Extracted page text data

________________________

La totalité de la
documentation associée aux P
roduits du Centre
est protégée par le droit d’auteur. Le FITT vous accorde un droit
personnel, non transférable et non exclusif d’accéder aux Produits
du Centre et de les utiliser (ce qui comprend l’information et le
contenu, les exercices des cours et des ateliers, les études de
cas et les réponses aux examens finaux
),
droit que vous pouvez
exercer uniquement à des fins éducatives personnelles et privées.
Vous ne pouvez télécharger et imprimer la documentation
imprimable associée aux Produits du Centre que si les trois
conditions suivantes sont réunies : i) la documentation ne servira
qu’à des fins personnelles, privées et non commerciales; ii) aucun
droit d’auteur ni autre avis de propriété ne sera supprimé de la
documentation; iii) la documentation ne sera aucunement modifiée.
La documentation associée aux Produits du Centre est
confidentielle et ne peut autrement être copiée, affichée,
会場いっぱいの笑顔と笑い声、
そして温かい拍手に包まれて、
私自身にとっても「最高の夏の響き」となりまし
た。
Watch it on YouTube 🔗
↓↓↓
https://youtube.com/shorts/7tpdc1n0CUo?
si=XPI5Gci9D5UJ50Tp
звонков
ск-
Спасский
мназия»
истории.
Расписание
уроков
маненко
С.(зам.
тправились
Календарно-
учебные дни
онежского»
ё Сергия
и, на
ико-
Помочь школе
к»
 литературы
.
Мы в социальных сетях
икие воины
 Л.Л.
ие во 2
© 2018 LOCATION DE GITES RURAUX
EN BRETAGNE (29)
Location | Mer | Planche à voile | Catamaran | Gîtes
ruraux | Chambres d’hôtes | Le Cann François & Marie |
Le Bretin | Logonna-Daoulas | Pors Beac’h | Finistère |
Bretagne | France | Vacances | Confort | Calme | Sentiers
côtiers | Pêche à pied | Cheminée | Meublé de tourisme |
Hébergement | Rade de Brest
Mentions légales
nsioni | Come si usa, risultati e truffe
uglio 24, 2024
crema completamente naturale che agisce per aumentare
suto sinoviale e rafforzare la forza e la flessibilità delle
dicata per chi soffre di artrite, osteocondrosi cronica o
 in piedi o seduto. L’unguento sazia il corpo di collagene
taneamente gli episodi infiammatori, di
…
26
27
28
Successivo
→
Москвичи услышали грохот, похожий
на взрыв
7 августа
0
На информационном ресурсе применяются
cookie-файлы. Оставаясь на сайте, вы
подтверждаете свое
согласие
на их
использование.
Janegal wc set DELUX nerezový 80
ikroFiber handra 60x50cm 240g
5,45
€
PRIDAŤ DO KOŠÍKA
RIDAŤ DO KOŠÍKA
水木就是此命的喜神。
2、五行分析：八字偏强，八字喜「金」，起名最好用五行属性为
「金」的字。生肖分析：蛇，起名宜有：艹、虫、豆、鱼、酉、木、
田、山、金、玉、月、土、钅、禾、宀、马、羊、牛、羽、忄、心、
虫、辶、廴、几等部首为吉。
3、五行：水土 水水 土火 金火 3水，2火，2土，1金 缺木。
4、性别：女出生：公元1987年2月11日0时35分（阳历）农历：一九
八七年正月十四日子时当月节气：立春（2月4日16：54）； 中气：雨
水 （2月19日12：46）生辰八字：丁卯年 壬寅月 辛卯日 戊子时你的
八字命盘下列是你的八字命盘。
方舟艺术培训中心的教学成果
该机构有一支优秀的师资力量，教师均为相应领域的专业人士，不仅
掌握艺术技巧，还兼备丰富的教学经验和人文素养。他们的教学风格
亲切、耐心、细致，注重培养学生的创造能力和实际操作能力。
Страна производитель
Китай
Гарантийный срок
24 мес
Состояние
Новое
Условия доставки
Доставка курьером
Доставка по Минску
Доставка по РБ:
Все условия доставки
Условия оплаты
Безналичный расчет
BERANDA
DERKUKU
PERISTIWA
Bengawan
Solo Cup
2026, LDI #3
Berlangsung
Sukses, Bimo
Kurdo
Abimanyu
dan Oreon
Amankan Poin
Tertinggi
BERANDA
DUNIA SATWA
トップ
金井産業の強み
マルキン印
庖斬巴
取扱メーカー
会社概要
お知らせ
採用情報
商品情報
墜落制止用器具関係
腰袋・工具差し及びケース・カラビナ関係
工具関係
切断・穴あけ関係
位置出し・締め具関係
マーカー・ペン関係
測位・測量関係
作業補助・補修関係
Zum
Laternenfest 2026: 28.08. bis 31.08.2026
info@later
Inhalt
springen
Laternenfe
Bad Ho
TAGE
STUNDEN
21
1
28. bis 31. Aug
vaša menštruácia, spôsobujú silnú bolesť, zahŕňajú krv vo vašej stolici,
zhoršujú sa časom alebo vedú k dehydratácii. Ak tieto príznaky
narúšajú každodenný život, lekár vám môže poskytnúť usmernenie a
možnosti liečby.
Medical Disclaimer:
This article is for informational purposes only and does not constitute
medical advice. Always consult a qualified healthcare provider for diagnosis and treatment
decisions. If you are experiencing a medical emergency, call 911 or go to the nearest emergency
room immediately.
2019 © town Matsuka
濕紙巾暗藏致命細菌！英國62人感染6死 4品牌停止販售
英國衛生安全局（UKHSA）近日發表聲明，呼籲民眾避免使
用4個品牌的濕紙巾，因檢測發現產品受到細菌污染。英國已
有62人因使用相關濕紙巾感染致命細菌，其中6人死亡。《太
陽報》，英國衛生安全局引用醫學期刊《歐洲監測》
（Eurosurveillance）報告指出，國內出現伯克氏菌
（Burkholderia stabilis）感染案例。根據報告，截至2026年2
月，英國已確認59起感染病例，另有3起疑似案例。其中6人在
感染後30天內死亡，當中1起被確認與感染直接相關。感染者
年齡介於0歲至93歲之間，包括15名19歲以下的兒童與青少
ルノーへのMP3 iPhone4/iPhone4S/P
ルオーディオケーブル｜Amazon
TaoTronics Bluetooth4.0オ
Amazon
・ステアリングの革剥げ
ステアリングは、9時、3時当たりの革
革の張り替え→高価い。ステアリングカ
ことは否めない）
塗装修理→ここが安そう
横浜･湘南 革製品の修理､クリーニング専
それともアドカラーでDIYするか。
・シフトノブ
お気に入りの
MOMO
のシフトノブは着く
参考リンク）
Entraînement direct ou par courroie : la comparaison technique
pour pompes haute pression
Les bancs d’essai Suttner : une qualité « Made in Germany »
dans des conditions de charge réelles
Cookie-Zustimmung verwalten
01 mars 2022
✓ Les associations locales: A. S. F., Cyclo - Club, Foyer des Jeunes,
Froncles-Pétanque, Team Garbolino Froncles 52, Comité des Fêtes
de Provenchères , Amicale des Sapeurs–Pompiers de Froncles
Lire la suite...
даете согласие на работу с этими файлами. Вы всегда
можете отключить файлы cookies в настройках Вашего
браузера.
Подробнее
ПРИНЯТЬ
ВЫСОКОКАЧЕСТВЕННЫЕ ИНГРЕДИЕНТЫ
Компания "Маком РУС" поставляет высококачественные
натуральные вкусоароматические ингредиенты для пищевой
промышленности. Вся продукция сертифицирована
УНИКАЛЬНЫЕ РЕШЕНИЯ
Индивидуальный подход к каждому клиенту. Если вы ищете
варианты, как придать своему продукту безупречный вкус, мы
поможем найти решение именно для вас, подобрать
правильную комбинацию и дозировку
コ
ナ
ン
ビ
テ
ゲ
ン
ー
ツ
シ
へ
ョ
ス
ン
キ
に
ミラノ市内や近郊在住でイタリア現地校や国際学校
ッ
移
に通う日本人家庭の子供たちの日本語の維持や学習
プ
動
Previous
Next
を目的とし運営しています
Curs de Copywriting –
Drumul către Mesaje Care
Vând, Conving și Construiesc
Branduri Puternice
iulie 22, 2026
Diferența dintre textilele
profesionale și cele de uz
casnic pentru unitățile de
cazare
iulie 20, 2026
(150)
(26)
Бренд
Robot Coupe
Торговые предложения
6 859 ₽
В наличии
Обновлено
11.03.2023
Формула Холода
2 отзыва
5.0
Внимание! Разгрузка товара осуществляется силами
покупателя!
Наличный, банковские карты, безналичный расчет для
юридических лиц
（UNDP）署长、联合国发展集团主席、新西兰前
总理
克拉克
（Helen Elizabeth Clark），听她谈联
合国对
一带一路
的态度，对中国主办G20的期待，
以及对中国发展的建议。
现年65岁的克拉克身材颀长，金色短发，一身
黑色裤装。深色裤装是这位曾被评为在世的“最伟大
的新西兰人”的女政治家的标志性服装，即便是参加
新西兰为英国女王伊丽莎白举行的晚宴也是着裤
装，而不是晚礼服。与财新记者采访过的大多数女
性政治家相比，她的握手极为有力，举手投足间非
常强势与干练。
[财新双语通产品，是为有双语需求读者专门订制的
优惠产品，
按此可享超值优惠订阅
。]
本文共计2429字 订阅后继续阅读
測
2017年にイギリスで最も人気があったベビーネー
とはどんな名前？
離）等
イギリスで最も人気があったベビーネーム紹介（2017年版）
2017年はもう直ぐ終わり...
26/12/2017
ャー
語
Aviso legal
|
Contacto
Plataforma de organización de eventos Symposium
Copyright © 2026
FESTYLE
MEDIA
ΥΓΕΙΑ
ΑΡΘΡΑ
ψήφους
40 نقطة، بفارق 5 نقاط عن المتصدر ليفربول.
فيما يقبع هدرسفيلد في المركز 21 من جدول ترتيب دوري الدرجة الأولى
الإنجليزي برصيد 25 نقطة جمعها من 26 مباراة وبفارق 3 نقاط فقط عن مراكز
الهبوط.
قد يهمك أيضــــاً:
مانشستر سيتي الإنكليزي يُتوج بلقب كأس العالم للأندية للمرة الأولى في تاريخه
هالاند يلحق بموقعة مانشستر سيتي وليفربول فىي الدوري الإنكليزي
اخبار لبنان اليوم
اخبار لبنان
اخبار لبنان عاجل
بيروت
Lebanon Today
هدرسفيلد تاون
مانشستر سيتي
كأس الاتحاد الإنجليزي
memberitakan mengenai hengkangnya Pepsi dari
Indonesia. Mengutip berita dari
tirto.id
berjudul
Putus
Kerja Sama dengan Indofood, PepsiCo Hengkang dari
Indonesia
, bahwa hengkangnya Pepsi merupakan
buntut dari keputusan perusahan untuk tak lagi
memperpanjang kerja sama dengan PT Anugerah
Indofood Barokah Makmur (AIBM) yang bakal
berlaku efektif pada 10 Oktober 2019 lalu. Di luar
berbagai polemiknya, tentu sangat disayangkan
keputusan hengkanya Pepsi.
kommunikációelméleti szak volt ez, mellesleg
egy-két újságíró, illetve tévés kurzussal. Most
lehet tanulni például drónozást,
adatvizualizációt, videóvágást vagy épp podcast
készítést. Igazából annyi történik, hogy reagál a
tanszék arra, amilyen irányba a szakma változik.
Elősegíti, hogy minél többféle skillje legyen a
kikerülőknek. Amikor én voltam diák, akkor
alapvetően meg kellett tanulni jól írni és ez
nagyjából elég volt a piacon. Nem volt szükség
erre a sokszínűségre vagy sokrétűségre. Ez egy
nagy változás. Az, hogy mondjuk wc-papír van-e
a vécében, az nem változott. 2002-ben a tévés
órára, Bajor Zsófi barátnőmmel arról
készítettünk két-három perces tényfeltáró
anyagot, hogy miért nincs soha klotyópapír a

________________________

Required work>
Scan the records for the string "Доставка" and show every line that contains it.

Answer section>
Доставка курьером
Доставка по Минску
Доставка по РБ:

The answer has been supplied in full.